The Parthenon was substantially finished by 438 BC. The plague struck in 430, during the long siege of the city as people crowded inside the walls. The Parthenon was only eight years old when it was surrounded by sickness and hunger and defeat. 

According to Thucydides, morality and social order broke down, as people thought they would soon die anyway, regardless of whether they did right or wrong.

The Peloponnesian war turns Greek against Greek and grinds on for thirty years. Pericles falls ill and dies. The city lurches into the military catastrophe of the Syracusan expedition. Socrates is found guilty of corrupting the young, and executed.

And so I was looking at the vases and other art from Athens in the fifth and fourth centuries BC, and thinking about how such talent also coexisted - or declined - into such idiocy and tragedy. The spectacular glory of Periclean Athens didn't last. 

I also wondered around the Late Roman displays, over by the south-facing windows. A great ungainly, ugly bronze of a late Roman emperor, Trebonianus Gallus, stands there, alongside a sign talking about the chaos of his times, dislocation and breakdown under the Severan Empires. He ruled two years before being killed by his troops in murky circumstances. He looks bloated and crude and misshapen and ugly. 
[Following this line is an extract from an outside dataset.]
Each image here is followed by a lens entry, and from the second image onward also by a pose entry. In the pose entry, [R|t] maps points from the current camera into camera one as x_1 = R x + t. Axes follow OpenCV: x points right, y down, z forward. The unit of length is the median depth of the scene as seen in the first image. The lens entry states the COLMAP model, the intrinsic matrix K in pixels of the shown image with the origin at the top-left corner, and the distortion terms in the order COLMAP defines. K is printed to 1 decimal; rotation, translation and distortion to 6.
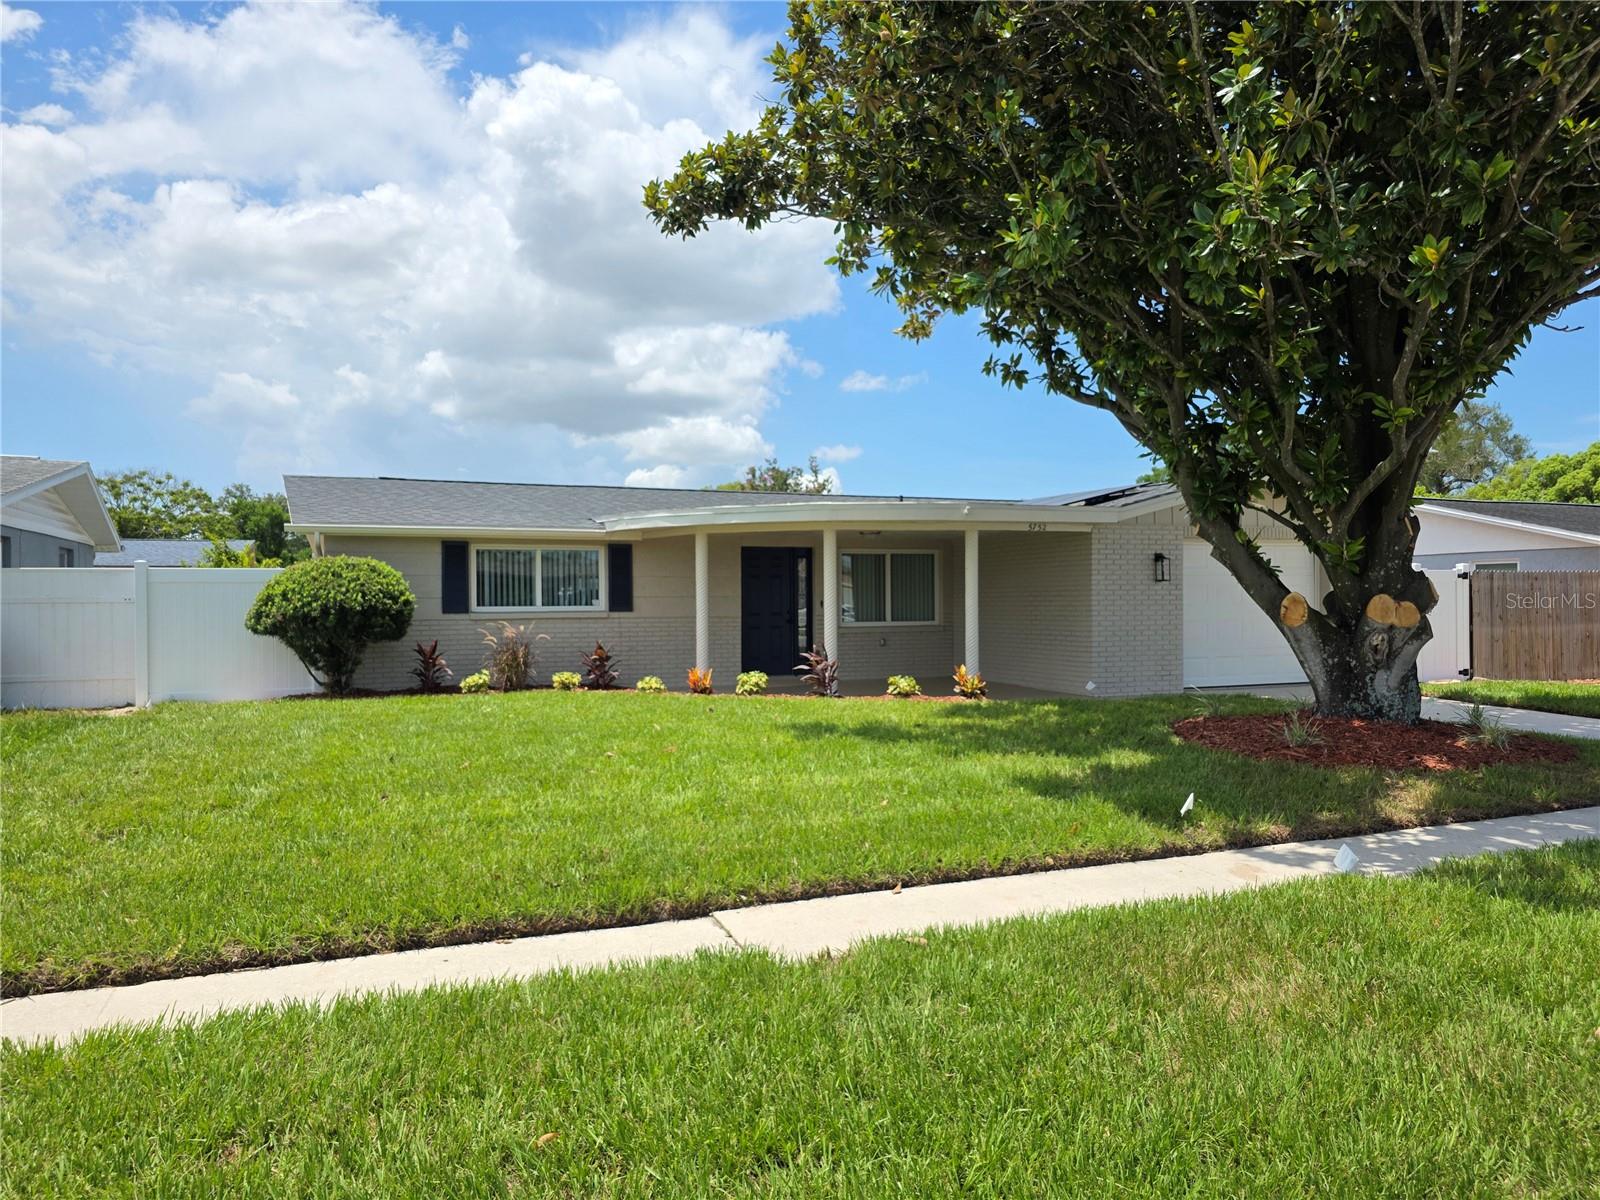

It makes the idea of a morality pill more attractive, for all the concerns about free will it raises. Then again, someone would start developing amorality pills to give them an edge in power. It is difficult to get people to work well together for long. I'm feeling that at work right now too.

A "morality pill?"

Peter Singer, the famous ethical philosopher, writes in the NYT (with one of his researchers):

If continuing brain research does in fact show biochemical differences between the brains of those who help others and the brains of those who do not, could this lead to a “morality pill” — a drug that makes us more likely to help? Given the many other studies linking biochemical conditions to mood and behavior, and the proliferation of drugs to modify them that have followed, the idea is not far-fetched. If so, would people choose to take it?

Or would it be a dystopia without free will?